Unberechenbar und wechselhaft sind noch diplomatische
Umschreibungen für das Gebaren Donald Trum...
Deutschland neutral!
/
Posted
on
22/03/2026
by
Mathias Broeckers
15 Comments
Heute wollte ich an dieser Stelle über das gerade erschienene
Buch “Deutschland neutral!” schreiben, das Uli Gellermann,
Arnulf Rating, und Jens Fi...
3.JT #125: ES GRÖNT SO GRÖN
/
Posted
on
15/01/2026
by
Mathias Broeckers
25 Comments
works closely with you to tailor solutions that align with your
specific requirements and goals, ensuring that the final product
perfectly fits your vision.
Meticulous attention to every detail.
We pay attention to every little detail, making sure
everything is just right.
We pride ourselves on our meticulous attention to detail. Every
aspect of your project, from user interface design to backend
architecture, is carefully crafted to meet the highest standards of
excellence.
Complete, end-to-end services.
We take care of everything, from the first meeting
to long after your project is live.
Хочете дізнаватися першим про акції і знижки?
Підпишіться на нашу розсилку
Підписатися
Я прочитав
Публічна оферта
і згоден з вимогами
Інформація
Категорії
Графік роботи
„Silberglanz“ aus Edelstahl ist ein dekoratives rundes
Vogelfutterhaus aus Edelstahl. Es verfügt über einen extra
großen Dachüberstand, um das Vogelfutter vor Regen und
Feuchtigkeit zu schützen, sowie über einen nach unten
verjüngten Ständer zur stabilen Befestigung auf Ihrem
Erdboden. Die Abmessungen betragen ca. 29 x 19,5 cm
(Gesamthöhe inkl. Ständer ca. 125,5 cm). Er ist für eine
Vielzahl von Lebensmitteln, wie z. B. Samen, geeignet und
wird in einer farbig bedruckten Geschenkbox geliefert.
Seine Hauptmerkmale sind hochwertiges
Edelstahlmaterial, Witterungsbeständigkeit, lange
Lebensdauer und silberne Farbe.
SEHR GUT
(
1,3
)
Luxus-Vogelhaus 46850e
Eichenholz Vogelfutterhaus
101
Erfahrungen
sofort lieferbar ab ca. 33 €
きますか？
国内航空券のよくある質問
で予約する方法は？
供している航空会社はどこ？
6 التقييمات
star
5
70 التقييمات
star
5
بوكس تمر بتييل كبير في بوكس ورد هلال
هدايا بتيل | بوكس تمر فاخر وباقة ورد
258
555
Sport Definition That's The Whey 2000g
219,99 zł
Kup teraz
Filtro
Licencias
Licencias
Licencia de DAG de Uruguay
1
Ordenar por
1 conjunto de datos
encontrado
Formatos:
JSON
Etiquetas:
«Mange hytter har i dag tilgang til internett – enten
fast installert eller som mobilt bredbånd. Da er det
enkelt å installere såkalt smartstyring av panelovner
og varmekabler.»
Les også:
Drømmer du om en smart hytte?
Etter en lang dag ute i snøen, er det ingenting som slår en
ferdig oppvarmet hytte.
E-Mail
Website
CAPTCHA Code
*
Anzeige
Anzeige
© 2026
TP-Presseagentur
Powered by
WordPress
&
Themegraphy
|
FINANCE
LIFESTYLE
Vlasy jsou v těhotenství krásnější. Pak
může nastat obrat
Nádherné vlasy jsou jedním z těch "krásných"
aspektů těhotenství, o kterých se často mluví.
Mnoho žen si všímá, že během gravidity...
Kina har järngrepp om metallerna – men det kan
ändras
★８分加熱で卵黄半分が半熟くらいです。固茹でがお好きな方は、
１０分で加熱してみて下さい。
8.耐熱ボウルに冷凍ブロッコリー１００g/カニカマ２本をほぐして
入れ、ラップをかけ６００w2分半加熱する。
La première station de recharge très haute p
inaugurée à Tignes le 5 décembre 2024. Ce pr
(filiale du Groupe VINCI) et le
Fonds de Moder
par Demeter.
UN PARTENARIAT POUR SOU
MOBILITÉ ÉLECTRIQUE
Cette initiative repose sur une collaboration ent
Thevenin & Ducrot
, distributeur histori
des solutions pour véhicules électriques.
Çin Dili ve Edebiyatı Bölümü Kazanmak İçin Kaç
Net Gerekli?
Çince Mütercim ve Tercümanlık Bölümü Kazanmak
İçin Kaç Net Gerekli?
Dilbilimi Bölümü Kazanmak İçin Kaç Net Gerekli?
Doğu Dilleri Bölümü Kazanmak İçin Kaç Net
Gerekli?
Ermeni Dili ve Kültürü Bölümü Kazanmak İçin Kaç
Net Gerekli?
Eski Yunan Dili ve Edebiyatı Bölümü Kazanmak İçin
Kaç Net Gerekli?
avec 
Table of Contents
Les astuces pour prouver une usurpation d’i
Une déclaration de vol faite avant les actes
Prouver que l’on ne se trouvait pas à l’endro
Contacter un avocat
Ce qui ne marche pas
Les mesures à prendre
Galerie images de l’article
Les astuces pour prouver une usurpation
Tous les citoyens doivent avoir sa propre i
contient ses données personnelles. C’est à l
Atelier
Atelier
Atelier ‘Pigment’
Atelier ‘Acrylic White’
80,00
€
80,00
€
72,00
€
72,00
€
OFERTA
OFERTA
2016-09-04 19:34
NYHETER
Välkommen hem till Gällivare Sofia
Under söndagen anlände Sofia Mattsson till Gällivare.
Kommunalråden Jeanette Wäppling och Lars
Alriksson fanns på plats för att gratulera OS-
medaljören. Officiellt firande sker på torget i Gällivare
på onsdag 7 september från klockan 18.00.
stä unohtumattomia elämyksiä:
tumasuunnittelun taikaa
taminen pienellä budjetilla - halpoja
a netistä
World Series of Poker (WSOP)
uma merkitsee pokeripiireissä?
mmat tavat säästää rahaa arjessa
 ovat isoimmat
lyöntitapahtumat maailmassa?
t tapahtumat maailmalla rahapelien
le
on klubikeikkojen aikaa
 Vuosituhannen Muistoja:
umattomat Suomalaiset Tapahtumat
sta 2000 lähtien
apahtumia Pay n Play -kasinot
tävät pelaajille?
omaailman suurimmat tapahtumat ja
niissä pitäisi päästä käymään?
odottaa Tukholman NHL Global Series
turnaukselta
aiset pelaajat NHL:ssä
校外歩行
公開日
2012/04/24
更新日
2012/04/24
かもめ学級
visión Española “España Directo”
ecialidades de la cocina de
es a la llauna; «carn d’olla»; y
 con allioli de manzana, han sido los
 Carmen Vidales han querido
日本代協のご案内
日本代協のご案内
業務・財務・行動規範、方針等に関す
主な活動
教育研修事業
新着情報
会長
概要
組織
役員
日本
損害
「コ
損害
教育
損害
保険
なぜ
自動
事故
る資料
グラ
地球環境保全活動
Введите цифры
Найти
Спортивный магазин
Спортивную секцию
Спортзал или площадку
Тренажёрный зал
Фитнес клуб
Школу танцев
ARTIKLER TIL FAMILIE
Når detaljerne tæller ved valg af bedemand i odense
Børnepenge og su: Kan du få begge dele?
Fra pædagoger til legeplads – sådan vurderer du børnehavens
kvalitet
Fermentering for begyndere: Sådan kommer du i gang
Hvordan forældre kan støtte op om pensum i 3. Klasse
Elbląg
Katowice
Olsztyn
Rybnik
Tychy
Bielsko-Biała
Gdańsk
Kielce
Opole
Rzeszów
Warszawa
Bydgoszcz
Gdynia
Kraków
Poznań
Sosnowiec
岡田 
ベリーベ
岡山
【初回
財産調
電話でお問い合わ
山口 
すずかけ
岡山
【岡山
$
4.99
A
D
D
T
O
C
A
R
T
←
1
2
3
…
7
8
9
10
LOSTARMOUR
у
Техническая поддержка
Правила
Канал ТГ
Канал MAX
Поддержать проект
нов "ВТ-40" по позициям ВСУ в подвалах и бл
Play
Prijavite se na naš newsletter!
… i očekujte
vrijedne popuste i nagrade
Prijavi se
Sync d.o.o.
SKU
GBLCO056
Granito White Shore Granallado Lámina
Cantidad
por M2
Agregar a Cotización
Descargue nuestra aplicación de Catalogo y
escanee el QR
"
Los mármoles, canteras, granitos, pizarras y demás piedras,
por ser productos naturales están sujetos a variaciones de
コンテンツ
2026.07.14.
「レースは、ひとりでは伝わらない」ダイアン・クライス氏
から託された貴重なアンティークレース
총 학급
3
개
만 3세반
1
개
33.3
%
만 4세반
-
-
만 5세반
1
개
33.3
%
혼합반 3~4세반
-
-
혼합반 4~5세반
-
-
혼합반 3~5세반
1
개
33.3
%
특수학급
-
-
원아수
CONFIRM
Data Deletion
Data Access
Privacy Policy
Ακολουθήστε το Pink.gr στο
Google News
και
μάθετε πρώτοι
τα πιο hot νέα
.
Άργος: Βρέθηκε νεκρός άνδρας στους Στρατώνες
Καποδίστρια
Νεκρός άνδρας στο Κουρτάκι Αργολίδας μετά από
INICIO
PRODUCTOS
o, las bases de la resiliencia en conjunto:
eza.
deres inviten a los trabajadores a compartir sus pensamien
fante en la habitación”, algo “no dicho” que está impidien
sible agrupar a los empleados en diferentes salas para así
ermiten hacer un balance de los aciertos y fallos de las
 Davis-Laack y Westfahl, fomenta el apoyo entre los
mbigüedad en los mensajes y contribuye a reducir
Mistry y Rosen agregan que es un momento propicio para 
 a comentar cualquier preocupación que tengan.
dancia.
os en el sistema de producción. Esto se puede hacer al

# # # #

Assignment:
Your answer consists solely of the lines from the top of the records above through the line that contains "We pride ourselves", each echoed exactly.

Written solution:
Unberechenbar und wechselhaft sind noch diplomatische
Umschreibungen für das Gebaren Donald Trum...
Deutschland neutral!
/
Posted
on
22/03/2026
by
Mathias Broeckers
15 Comments
Heute wollte ich an dieser Stelle über das gerade erschienene
Buch “Deutschland neutral!” schreiben, das Uli Gellermann,
Arnulf Rating, und Jens Fi...
3.JT #125: ES GRÖNT SO GRÖN
/
Posted
on
15/01/2026
by
Mathias Broeckers
25 Comments
works closely with you to tailor solutions that align with your
specific requirements and goals, ensuring that the final product
perfectly fits your vision.
Meticulous attention to every detail.
We pay attention to every little detail, making sure
everything is just right.
We pride ourselves on our meticulous attention to detail. Every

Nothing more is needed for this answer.